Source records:
--- START ---

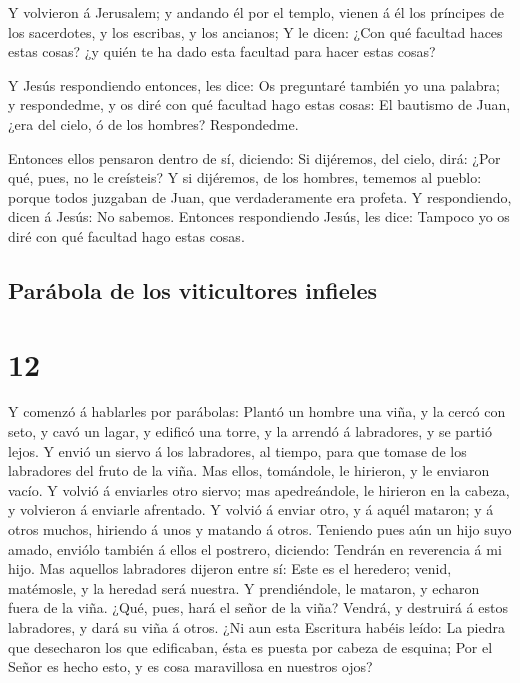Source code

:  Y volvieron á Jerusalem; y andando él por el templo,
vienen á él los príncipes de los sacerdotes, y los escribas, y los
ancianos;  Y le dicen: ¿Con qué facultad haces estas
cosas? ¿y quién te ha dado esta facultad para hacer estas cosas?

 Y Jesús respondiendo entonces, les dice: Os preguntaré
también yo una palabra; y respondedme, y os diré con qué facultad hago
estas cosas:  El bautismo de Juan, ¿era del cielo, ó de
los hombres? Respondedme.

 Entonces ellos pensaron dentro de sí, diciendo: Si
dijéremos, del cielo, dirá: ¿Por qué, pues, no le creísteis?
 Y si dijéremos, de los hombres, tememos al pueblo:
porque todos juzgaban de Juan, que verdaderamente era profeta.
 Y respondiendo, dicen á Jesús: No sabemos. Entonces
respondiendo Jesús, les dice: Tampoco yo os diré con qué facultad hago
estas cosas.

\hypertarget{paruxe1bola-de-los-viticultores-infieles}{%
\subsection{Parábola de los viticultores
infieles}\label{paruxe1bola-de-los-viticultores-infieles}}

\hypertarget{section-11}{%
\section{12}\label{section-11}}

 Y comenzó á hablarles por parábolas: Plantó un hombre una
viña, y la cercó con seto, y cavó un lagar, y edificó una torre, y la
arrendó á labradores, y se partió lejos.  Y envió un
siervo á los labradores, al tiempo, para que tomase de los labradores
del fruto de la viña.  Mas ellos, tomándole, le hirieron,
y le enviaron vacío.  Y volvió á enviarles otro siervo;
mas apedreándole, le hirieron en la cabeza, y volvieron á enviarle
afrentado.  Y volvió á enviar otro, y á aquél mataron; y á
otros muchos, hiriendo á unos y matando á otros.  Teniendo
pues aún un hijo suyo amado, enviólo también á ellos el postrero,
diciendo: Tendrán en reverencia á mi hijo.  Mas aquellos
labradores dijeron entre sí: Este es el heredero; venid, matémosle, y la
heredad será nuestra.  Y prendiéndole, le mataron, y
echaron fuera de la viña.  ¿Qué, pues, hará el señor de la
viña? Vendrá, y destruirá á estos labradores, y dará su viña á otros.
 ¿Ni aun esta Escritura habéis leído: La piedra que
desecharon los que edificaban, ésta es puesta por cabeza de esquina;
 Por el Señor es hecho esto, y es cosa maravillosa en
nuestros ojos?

--- END ---

• **JOB ITEM**
Copy each line of the data that contains the word "diré".

• **RESPONSE TO THE EXERCISE**
también yo una palabra; y respondedme, y os diré con qué facultad hago
respondiendo Jesús, les dice: Tampoco yo os diré con qué facultad hago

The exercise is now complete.